# Ok to leave, but don't return.



## CQB (Apr 18, 2014)

Jordanian Islamist Ahmad Mahmoud fought with rebels in Syria for six weeks earlier this year, then slipped back across the border to seek treatment for a war wound - even though the authorities had warned him not to return.

Within a week the bearded 23-year-old fighter found himself in the dock at a military court, facing terrorism charges filed by authorities who are taking an increasingly tough stance against homegrown militants fighting in Syria’s civil war.

http://www.matthewaid.com/post/83082164514/jordanian-government-warning-jordanian-jihadis-in-syria


----------



## Centermass (Apr 18, 2014)

He probably thought they were bluffing. 

Looks like he found out otherwise.


----------



## CQB (Apr 18, 2014)

True, there seems to be a trend towards this kind of solution, or variations of it.


----------



## DA SWO (Apr 18, 2014)

Jordan just used Fighters to bomb a convoy crossing in from Syria.  

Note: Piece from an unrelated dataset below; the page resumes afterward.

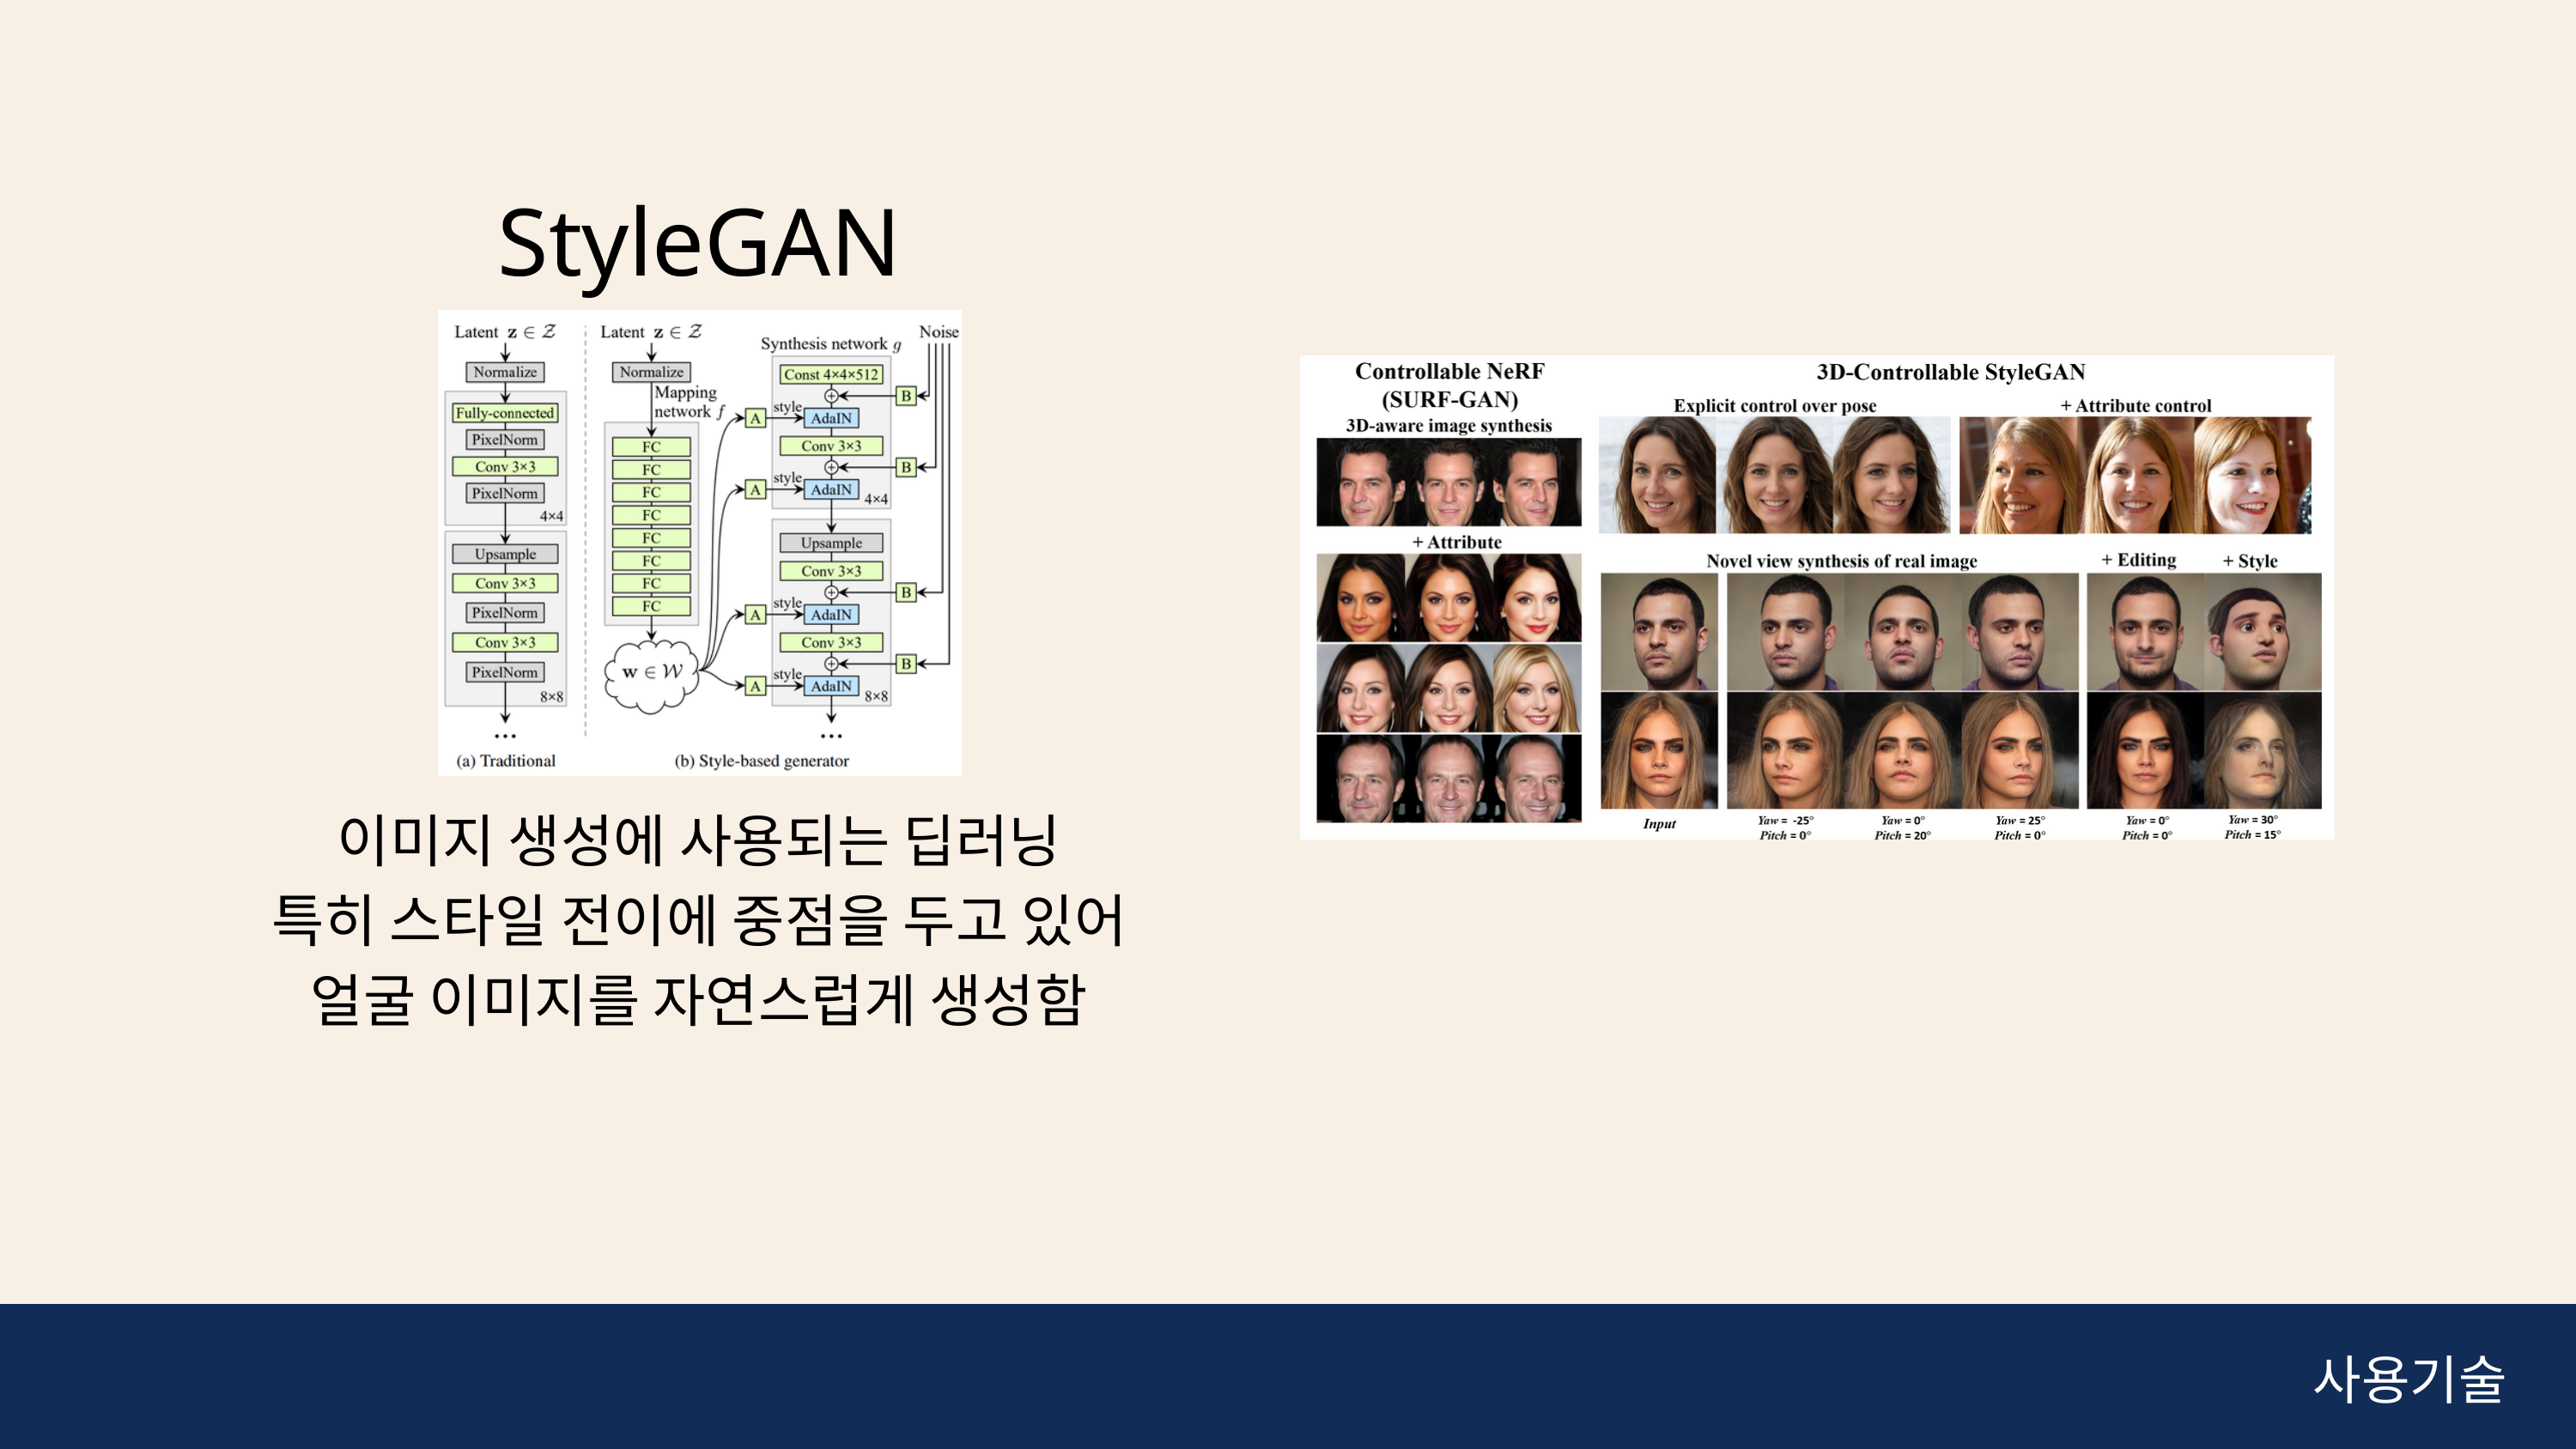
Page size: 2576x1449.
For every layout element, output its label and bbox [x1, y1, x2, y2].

text_box [1285, 349, 2336, 851]
text_box [0, 1303, 2576, 1449]
text_box [185, 173, 1215, 1027]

They must feel they "Arab Spring" is a threat to the Kingdom.


----------



## CQB (Apr 18, 2014)

That is mentioned in the article. We've lost a couple from here but they weren't fighting (bullshit) just providing humanitarian aid (more bullshit).  A couple have been prevented from leaving as well and the inspirational sheik who convinced them to go was brought to book.


----------



## Kraut783 (Apr 18, 2014)

Now, if Turkey would do the same thing  :whatever:


----------